▶ [Page text]
Re: database 1.2G, pg_dump 73M?!

From: Joris Dobbelsteen <joris(at)familiedobbelsteen(dot)nl>
To: Ross Boylan <RossBoylan(at)stanfordalumni(dot)org>
Cc: pgsql-general(at)postgresql(dot)org
Subject: Re: database 1.2G, pg_dump 73M?!
Date: 2008-03-30 18:27:22
Message-ID: 47EFDB8A.6070606@familiedobbelsteen.nl
Views: Raw Message | Whole Thread | Download mbox | Resend email
Thread:
Lists: pgsql-general

Ross Boylan wrote:
> I have a postgres server for which du reports
> 1188072 /var/lib/postgresql/8.2/main
> on Linux system.
> The server has only one real database, which is for bacula. When I dump
> the database, it's 73Mg.
>
> This is immediately after I did a full vacuum and restarted the server.
>
> Also,
> bacula=> SELECT relname, relpages FROM pg_class ORDER BY relpages DESC
> limit 15;
> relname | relpages
> ---------------------------------+----------
> file_jpfid_idx | 27122
> file_pathid_idx | 17969
> file_jobid_idx | 17948
> file_pkey | 14580
> file_fp_idx | 12714
> file | 11558
> file_filenameid_idx | 9806
> filename | 3958
> filename_name_idx | 2510
> filename_pkey | 1367
> path | 966
> path_name_idx | 950
> path_pkey | 151
> pg_attribute_relid_attnam_index | 46
> pg_proc | 45
>
> It seems very strange to me that there is such a difference in size
> between the dump and the database: the data store is almost 15 time
> larger than the dump.
>
> Is this to be expected (e.g., from the indices taking up disk space)?

▶ [What you need to do]
1. Answer these from the message about database and dump size, one line each:
(a) Who wrote the reply?
(b) Which relation has the highest relpages count, and what is that count?
(c) What had been done to the database and server right before the sizes were measured?
2. Continue the message about database and dump size from where it stops.

▶ [Material provided]
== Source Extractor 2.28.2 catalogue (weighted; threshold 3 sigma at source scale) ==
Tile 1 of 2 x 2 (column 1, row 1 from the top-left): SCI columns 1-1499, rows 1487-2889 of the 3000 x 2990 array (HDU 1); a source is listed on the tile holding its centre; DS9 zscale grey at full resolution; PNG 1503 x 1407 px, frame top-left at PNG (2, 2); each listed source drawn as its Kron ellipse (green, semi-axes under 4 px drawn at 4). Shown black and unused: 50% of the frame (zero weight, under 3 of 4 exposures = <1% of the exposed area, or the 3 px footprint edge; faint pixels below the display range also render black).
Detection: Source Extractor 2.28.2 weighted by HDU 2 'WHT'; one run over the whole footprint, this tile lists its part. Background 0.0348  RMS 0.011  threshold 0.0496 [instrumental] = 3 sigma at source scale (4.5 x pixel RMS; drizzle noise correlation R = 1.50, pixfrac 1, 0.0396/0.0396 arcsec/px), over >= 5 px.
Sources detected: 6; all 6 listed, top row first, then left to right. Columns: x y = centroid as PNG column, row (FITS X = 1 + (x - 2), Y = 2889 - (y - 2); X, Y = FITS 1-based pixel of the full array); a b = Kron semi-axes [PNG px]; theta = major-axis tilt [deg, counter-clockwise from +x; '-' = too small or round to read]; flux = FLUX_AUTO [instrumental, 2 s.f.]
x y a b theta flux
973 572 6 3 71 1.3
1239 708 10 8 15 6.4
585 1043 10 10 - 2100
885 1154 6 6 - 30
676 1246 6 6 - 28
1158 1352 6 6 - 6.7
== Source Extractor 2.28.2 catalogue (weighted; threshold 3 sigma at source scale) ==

▶ [Responses to the tasks]
1.
(a) Joris Dobbelsteen
(b) file_jpfid_idx, with 27122 pages
(c) A full vacuum was run and the server was restarted.

2.
> Is there anything I can do to reclaim some disk space
There are a few factors you need to take into account:

* Data storage in the database is packed into blocks and contains
header data. Since data needs to be put into blocks there is a
potential for waisting space. If you are unlucky it can become
nearly a single row in the worst case.
* You need to vacuum often, to ensure obsolete rows are removed and
space can be reused.
* Tables are not reduced in size and only grown. I thinks cluster
and vacuum full will reduce the size of your table.
* Indexes are not in the backup, they are derived from the table
data on a restore.
If you remove the indexes you are left with 150~200 MB of data (I
guessed).
Doing reindex will rebuild the index and get rid of all the bloat
it has been collected during use. _I recommend you try this_, as
your indexes on the file table look quite huge.

But the most important factor for you will be the following:

* Backups are compressed. Since you store filenames and paths these
will have a very high amount of regularity and therefore are very
good targets for compression. This can save a huge amount of data.
If you take a compression factor of 50%~70% you will reach your 70 MB.

Ow, server restarts will not help reduce your database size. In fact,
nothing at all should change, except lower performance until sufficient
cached data is back in the cache again.

Hope this helps...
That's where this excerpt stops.